» **EXERCISE**: Give the number of lines in the data below that contain "state", and only that number.

» **RECORD SET**:
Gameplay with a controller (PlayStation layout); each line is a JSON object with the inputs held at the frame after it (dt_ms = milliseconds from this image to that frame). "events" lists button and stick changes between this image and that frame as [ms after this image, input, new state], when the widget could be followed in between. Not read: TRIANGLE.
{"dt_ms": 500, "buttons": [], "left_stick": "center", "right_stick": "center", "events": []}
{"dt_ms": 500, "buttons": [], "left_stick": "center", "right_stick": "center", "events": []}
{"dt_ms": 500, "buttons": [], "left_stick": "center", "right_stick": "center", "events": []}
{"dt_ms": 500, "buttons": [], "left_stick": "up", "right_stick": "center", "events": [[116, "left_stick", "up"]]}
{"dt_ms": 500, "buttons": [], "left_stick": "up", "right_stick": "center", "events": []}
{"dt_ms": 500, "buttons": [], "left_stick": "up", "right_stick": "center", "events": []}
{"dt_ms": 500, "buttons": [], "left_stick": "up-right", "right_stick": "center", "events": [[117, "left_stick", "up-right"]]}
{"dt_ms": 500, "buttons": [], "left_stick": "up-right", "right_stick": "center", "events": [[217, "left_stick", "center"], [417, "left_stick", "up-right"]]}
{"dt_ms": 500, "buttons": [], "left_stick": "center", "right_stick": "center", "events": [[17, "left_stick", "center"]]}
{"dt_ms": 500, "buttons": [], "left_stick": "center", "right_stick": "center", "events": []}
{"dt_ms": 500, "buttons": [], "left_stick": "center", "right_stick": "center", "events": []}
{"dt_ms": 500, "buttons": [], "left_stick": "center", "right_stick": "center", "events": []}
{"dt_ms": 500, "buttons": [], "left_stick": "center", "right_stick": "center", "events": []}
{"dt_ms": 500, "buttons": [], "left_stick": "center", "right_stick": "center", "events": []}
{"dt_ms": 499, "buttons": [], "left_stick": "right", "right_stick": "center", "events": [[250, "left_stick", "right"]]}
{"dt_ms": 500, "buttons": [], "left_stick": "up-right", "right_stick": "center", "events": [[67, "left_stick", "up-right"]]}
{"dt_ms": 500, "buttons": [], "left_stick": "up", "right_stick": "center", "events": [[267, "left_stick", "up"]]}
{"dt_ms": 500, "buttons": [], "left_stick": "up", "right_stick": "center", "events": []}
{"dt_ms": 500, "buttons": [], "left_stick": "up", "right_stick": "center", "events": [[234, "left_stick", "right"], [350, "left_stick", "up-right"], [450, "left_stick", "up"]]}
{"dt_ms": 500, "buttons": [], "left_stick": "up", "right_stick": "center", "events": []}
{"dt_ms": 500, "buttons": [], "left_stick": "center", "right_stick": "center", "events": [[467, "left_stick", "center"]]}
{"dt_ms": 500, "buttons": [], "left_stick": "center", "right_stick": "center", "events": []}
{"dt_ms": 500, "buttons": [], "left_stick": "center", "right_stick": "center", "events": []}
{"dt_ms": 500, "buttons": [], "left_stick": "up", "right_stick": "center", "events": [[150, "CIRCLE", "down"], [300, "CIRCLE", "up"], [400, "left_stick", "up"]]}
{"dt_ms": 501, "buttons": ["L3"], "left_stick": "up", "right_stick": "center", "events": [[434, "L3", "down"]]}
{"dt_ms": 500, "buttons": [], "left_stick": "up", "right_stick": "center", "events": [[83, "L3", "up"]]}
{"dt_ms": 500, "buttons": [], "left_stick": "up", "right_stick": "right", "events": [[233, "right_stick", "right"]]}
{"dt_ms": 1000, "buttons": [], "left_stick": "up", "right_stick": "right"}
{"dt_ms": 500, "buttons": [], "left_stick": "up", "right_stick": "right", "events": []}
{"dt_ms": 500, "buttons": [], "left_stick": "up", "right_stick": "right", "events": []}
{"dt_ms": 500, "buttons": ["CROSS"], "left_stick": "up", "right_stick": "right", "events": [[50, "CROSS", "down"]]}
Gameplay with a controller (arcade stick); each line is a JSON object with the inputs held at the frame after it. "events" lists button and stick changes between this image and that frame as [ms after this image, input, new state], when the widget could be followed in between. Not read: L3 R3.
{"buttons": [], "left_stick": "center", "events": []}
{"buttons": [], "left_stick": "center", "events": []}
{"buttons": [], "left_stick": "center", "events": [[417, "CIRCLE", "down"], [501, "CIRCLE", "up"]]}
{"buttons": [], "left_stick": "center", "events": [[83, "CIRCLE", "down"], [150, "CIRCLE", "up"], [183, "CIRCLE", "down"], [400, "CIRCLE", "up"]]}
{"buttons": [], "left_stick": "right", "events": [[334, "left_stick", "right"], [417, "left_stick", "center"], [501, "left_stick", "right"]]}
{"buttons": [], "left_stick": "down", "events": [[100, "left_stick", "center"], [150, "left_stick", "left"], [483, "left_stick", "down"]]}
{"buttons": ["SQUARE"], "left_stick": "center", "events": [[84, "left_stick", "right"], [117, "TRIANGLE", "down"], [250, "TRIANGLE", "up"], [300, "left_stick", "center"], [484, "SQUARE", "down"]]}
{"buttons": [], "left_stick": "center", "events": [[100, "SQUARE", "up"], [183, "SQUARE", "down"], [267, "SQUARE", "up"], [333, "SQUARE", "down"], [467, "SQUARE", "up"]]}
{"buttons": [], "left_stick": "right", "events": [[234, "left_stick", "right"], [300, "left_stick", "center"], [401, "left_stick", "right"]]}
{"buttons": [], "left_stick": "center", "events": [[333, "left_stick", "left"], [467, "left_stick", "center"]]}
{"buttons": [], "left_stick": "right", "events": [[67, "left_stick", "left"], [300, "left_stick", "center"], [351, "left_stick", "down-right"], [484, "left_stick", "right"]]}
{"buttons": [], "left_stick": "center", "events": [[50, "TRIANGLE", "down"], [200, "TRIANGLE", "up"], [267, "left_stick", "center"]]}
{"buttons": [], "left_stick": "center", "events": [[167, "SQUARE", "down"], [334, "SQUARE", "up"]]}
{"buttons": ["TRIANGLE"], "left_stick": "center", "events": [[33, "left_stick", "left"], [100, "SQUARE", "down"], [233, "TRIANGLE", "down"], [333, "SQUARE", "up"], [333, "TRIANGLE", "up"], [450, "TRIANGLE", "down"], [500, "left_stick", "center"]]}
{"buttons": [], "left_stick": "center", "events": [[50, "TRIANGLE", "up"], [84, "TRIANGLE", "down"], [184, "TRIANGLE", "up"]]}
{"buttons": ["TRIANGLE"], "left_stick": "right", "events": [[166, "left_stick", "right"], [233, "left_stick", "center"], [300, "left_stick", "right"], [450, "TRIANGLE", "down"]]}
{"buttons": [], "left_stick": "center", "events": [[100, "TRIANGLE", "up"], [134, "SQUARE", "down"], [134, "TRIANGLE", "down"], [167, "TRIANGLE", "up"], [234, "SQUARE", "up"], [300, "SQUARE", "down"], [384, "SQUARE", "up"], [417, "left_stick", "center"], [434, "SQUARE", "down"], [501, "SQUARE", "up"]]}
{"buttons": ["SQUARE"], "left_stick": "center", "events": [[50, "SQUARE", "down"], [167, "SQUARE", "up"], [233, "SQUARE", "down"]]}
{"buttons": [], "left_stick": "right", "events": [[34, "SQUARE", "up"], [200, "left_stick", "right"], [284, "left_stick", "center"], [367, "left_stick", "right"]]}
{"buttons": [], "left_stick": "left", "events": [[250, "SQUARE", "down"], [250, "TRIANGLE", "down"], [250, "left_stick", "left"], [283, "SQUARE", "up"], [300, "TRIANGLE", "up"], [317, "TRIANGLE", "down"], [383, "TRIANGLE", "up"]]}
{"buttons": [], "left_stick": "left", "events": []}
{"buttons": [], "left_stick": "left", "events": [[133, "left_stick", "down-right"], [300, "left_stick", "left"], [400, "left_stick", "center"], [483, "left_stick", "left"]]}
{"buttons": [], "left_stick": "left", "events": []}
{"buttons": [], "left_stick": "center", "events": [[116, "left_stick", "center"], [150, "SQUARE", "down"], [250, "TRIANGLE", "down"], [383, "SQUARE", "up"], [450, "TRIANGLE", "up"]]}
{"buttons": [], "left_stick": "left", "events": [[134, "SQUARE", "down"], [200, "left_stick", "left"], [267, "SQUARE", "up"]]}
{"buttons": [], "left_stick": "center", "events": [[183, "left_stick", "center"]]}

» **WRITTEN ANSWER**: 2